> _JOB ITEM_:
Copy each line of the following data that contains "образования".

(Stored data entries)
=======
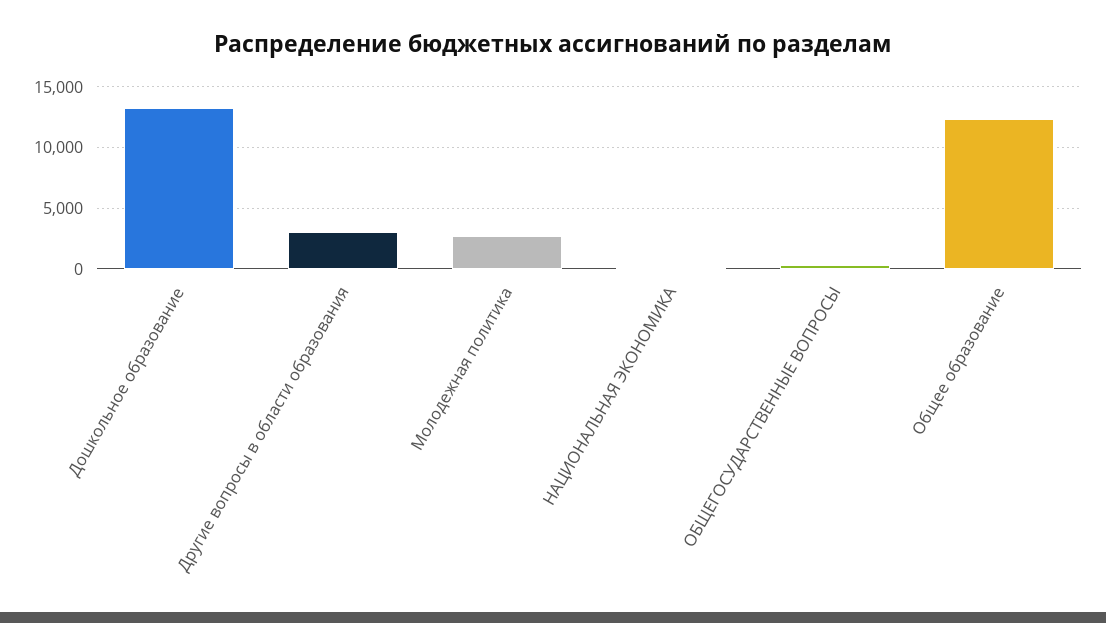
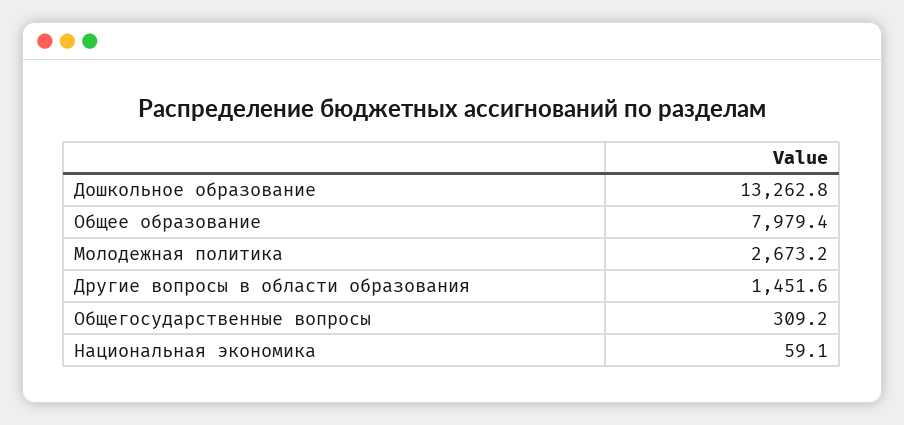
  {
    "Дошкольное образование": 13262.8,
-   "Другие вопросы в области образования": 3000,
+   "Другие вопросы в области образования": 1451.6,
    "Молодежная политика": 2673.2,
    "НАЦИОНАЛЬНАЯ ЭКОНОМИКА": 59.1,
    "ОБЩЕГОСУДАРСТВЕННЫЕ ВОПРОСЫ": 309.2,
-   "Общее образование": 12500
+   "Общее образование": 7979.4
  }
=======
> _COMPLETED EXERCISE_:
-   "Другие вопросы в области образования": 3000,
+   "Другие вопросы в области образования": 1451.6,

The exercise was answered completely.